- Exercise goal -
Without including the pictures, copy each line below exactly as it reads.

- Data for this exercise -
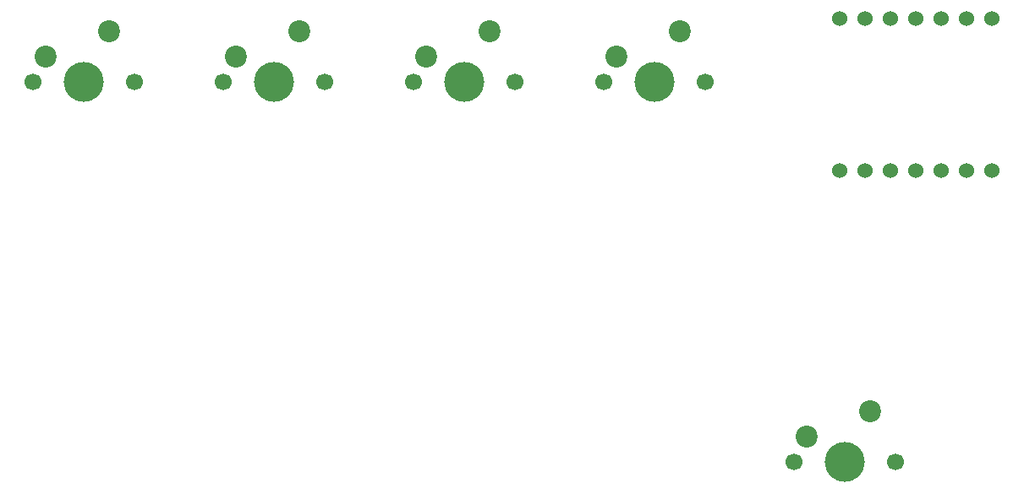
<source format=gbr>
%TF.GenerationSoftware,KiCad,Pcbnew,9.0.2*%
%TF.CreationDate,2025-06-28T02:05:05-07:00*%
%TF.ProjectId,Test,54657374-2e6b-4696-9361-645f70636258,rev?*%
%TF.SameCoordinates,Original*%
%TF.FileFunction,Soldermask,Bot*%
%TF.FilePolarity,Negative*%
%FSLAX46Y46*%
G04 Gerber Fmt 4.6, Leading zero omitted, Abs format (unit mm)*
G04 Created by KiCad (PCBNEW 9.0.2) date 2025-06-28 02:05:05*
%MOMM*%
%LPD*%
G01*
G04 APERTURE LIST*
%ADD10C,1.700000*%
%ADD11C,4.000000*%
%ADD12C,2.200000*%
%ADD13C,1.524000*%
G04 APERTURE END LIST*
D10*
%TO.C,SW23*%
X92710000Y-127000000D03*
D11*
X97790000Y-127000000D03*
D10*
X102870000Y-127000000D03*
D12*
X100330000Y-121920000D03*
X93980000Y-124460000D03*
%TD*%
D10*
%TO.C,SW24*%
X111760000Y-165100000D03*
D11*
X116840000Y-165100000D03*
D10*
X121920000Y-165100000D03*
D12*
X119380000Y-160020000D03*
X113030000Y-162560000D03*
%TD*%
D13*
%TO.C,U1*%
X131620000Y-120640000D03*
X129080000Y-120640000D03*
X126540000Y-120640000D03*
X124000000Y-120640000D03*
X121460000Y-120640000D03*
X118920000Y-120640000D03*
X116380000Y-120640000D03*
X116380000Y-135880000D03*
X118920000Y-135880000D03*
X121460000Y-135880000D03*
X124000000Y-135880000D03*
X126540000Y-135880000D03*
X129080000Y-135880000D03*
X131620000Y-135880000D03*
%TD*%
D10*
%TO.C,SW22*%
X73660000Y-127000000D03*
D11*
X78740000Y-127000000D03*
D10*
X83820000Y-127000000D03*
D12*
X81280000Y-121920000D03*
X74930000Y-124460000D03*
%TD*%
D10*
%TO.C,SW21*%
X54610000Y-127000000D03*
D11*
X59690000Y-127000000D03*
D10*
X64770000Y-127000000D03*
D12*
X62230000Y-121920000D03*
X55880000Y-124460000D03*
%TD*%
D10*
%TO.C,SW17*%
X35560000Y-127000000D03*
D11*
X40640000Y-127000000D03*
D10*
X45720000Y-127000000D03*
D12*
X43180000Y-121920000D03*
X36830000Y-124460000D03*
%TD*%
M02*

</source>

- Answer to this exercise -
<source format=gbr>
%TF.GenerationSoftware,KiCad,Pcbnew,9.0.2*%
%TF.CreationDate,2025-06-28T02:05:05-07:00*%
%TF.ProjectId,Test,54657374-2e6b-4696-9361-645f70636258,rev?*%
%TF.SameCoordinates,Original*%
%TF.FileFunction,Soldermask,Bot*%
%TF.FilePolarity,Negative*%
%FSLAX46Y46*%
G04 Gerber Fmt 4.6, Leading zero omitted, Abs format (unit mm)*
G04 Created by KiCad (PCBNEW 9.0.2) date 2025-06-28 02:05:05*
%MOMM*%
%LPD*%
G01*
G04 APERTURE LIST*
%ADD10C,1.700000*%
%ADD11C,4.000000*%
%ADD12C,2.200000*%
%ADD13C,1.524000*%
G04 APERTURE END LIST*
D10*
%TO.C,SW23*%
X92710000Y-127000000D03*
D11*
X97790000Y-127000000D03*
D10*
X102870000Y-127000000D03*
D12*
X100330000Y-121920000D03*
X93980000Y-124460000D03*
%TD*%
D10*
%TO.C,SW24*%
X111760000Y-165100000D03*
D11*
X116840000Y-165100000D03*
D10*
X121920000Y-165100000D03*
D12*
X119380000Y-160020000D03*
X113030000Y-162560000D03*
%TD*%
D13*
%TO.C,U1*%
X131620000Y-120640000D03*
X129080000Y-120640000D03*
X126540000Y-120640000D03*
X124000000Y-120640000D03*
X121460000Y-120640000D03*
X118920000Y-120640000D03*
X116380000Y-120640000D03*
X116380000Y-135880000D03*
X118920000Y-135880000D03*
X121460000Y-135880000D03*
X124000000Y-135880000D03*
X126540000Y-135880000D03*
X129080000Y-135880000D03*
X131620000Y-135880000D03*
%TD*%
D10*
%TO.C,SW22*%
X73660000Y-127000000D03*
D11*
X78740000Y-127000000D03*
D10*
X83820000Y-127000000D03*
D12*
X81280000Y-121920000D03*
X74930000Y-124460000D03*
%TD*%
D10*
%TO.C,SW21*%
X54610000Y-127000000D03*
D11*
X59690000Y-127000000D03*
D10*
X64770000Y-127000000D03*
D12*
X62230000Y-121920000D03*
X55880000Y-124460000D03*
%TD*%
D10*
%TO.C,SW17*%
X35560000Y-127000000D03*
D11*
X40640000Y-127000000D03*
D10*
X45720000Y-127000000D03*
D12*
X43180000Y-121920000D03*
X36830000Y-124460000D03*
%TD*%
M02*

</source>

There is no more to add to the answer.